• _JOB_: Looking through the records below, please work out how many lines contain "fruiting". Give only that number.

• _RECORDS TO USE_:
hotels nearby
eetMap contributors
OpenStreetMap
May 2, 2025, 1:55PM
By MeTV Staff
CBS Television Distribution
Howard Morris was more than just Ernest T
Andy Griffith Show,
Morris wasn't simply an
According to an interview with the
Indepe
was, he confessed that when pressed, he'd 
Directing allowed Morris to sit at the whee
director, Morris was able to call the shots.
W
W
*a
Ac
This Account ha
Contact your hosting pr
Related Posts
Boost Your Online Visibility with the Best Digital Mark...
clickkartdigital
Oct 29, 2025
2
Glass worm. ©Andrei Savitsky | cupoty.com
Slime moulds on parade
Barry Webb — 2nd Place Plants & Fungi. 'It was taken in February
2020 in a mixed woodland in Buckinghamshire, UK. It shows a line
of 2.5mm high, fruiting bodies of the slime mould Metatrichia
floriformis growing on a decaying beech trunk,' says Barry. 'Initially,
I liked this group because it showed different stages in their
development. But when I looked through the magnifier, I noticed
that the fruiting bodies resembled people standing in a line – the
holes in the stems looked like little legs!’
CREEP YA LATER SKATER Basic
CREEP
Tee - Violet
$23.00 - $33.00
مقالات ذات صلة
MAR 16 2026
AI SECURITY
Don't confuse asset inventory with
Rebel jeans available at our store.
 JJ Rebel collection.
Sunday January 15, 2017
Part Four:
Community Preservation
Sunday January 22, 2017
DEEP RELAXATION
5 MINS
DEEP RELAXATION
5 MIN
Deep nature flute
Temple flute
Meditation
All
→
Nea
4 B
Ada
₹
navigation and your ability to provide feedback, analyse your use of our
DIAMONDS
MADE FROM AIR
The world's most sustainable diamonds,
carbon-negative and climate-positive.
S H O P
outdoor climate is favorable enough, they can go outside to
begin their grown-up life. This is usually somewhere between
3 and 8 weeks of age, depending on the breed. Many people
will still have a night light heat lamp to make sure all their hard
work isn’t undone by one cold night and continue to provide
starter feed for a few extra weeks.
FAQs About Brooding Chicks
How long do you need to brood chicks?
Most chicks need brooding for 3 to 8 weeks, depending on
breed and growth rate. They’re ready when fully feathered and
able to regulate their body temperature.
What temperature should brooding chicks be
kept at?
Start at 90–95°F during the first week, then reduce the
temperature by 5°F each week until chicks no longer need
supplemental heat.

• _FINISHED EXERCISE_: 2